Thank you Bill, real wisdom here. I need to remember this when I look into my own eyes, the eyes of others and the eyes of the world. There are not two types of people in this world. A little later Bill posted the following quotation by Leo Tolstoy from “Resurrection”.

“One of the most widespread superstitions is that every person has his or her own special definite qualities: that he or she is kind, cruel, wise, stupid, energetic, apathetic, and so on. People are not like that. We may say of a man that he is more often kind and cruel, more often wise than stupid, more often energetic than apathetic, or the reverse, but it would not be true to say of one man that he is kind and wise, and another that he is bad and stupid. And yet we always classify people in this way. And this is false… …Every person bears within him or herself germs of every human quality, but sometimes one quality manifests itself, sometimes another, and the person often becomes unlike him or herself, while still remaining the same person.

 

Like Tolstoy when Whitman says “Do I contradict myself? Very well then I contradict myself, (I  am large, I contain multitudes.) he is not only speaking of himself he is speaking of humanity. We are a ball of contradictions and we all possess these contradictions within us all. Like Whitman our world is large and it contains multitudes and yes we all contradict ourselves.
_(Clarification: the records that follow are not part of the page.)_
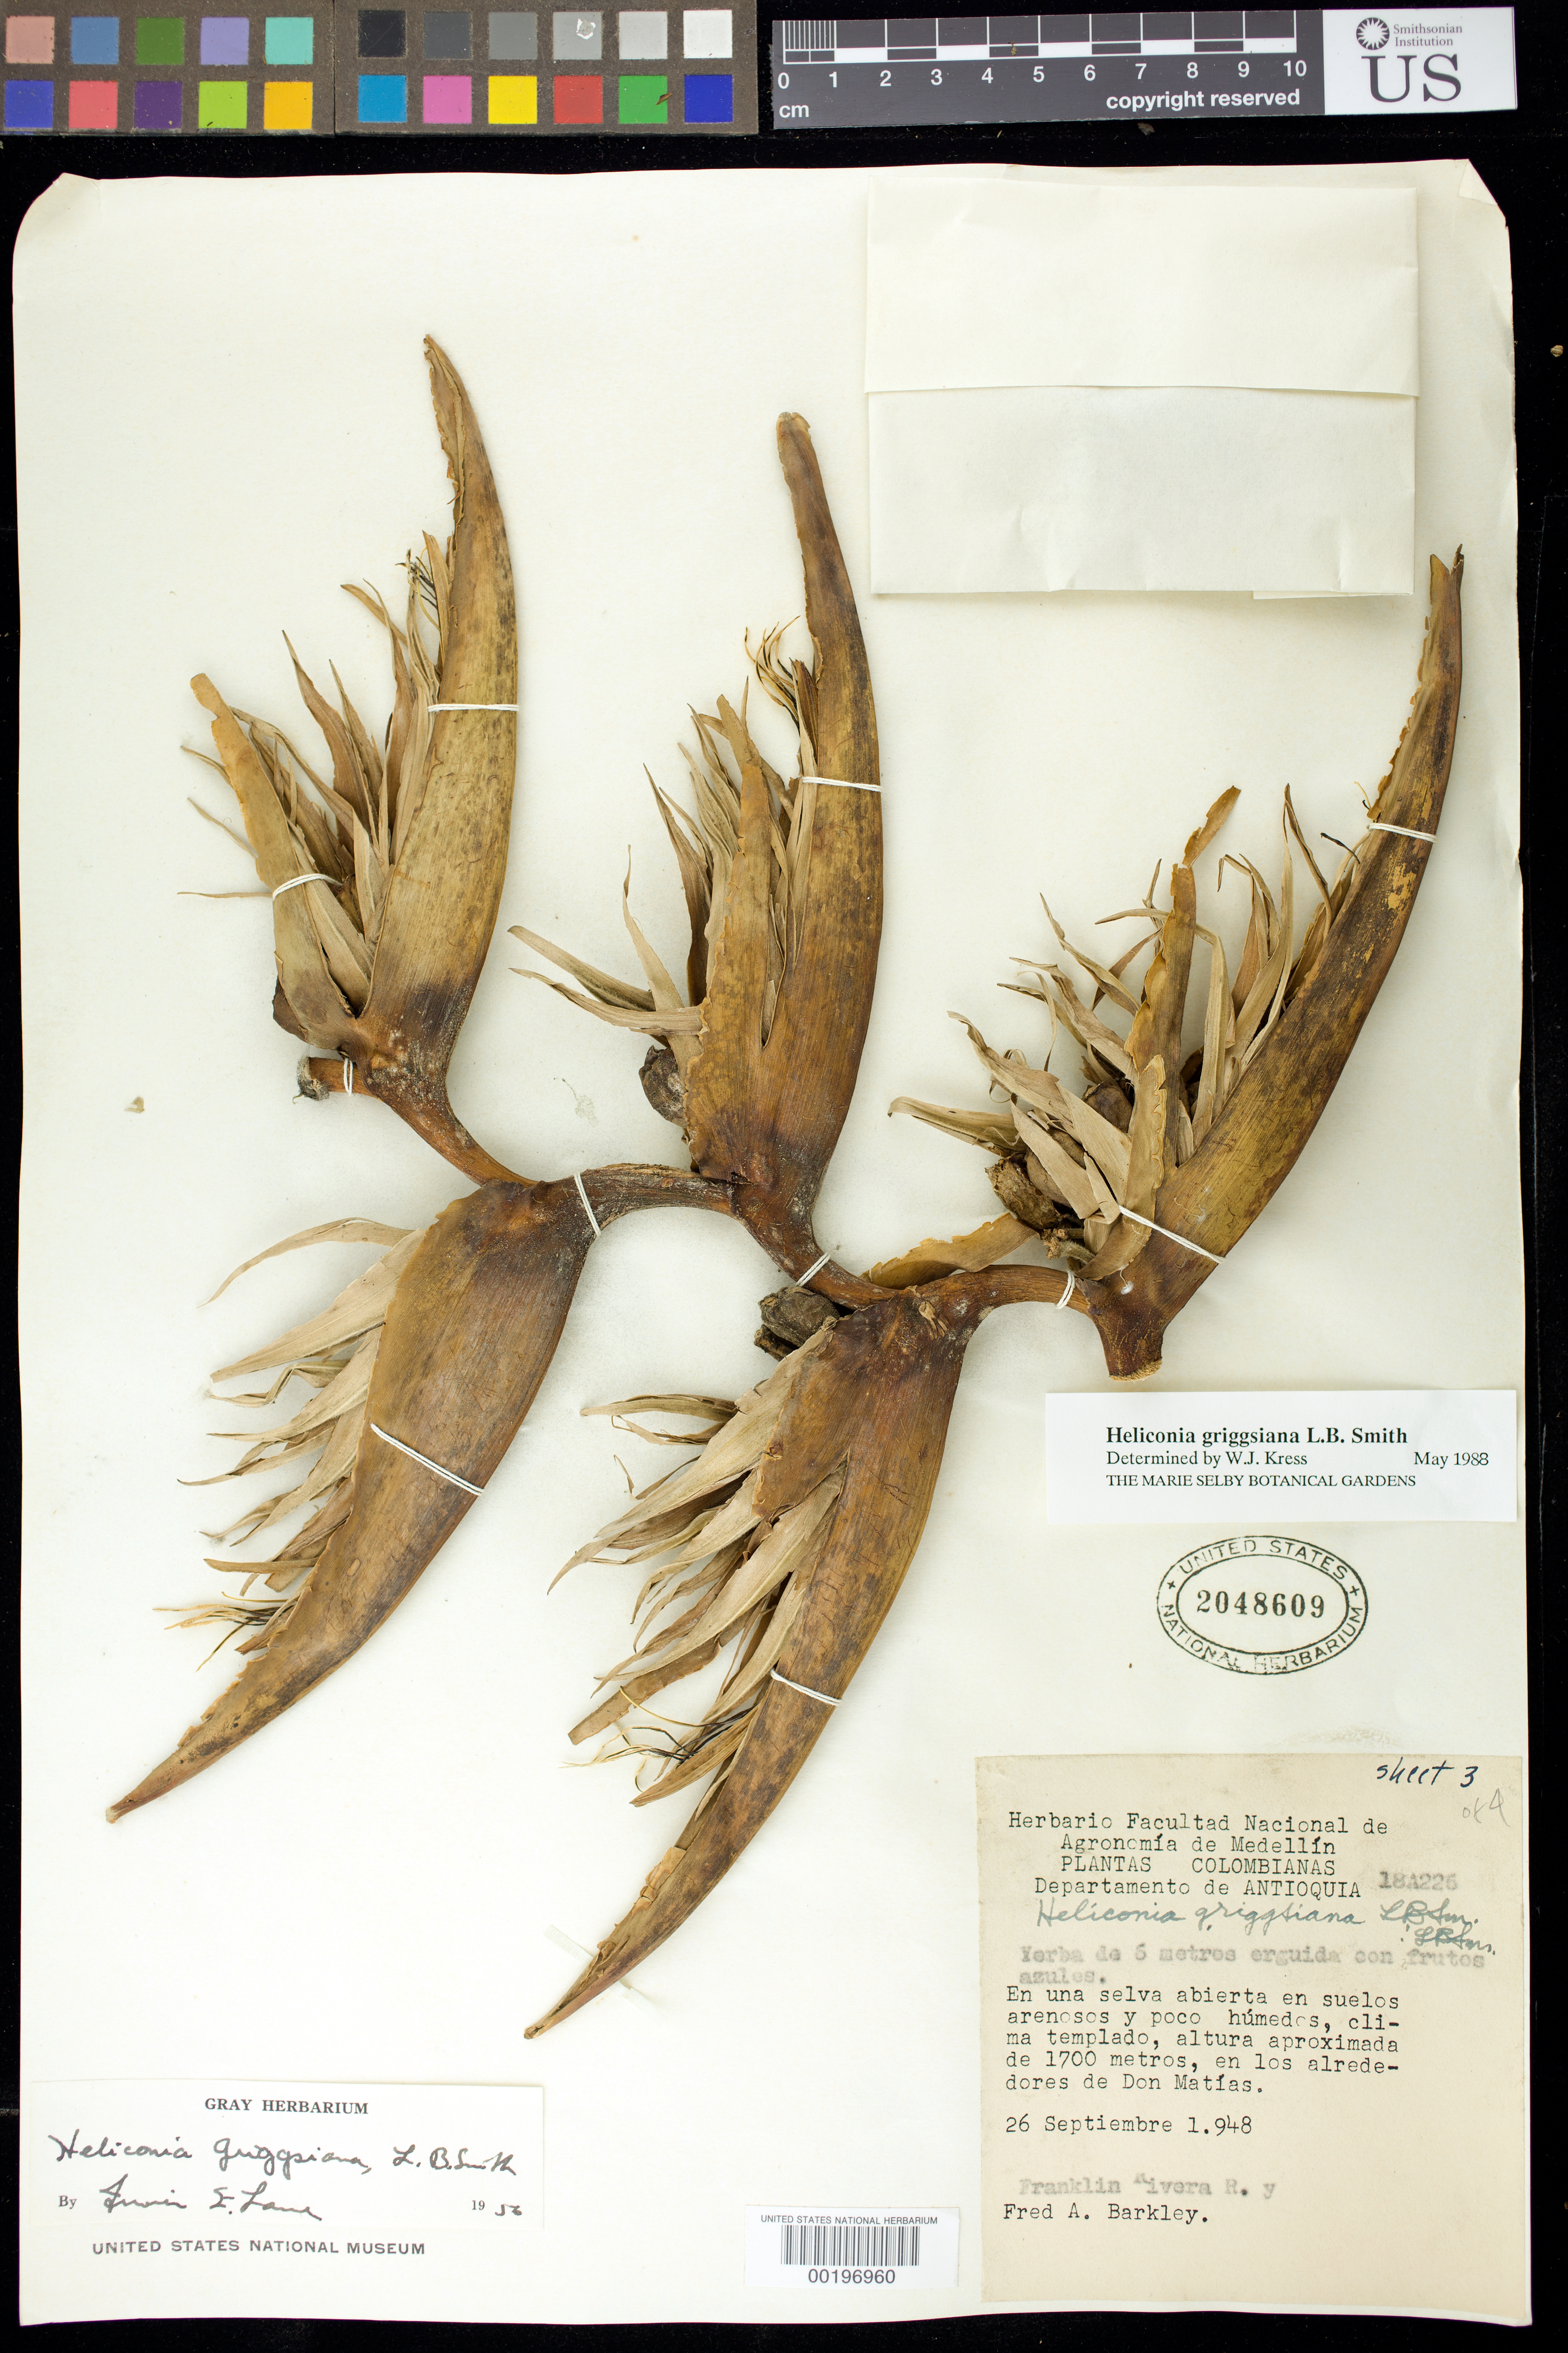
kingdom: Plantae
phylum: Tracheophyta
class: Liliopsida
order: Zingiberales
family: Heliconiaceae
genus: Heliconia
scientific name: Heliconia griggsiana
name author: L.B. Sm.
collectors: F. Rivera R. & F. A. Barkley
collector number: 18a226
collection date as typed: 26 Sep 1948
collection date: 1948-09-26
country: Colombia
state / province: Antioquia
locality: Environs of Don Matias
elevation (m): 1700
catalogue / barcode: US 2048609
We have to look and listen to these contradictions both within ourselves and each other. We need to look and listen, but not with narrow eyes or hearts or ears closed to the world, no we need to be wide and open. Can we look at the world and see it in each others eyes, those windows of the soul? It is not always easy. I know that there are times when my eyes narrow.

It matters how we look at the world, it matters how we look at one another it matters how we look at ourselves. When we look with soft eyes, welcoming eyes, open eyes, we see the world in each others eyes, the whole world with all its contradictions we recognise the sacredness of everything and we contribute to the world. That said if we look with narrow eyes, ones that separate and see the other as different, we begin to reject the world and see that which causes discomfort as the other, then we begin to become a part of the destruction of the world.

It matters how we look at the world, it really does. Let us look with open eyes, with soft eyes. Let us recognise the other in ourselves and ourselves in the other and begin to bring healing to this our wounded world, even in this time of fear, in the midst of the pandemic. Let us recognise the whole world in each others eyes.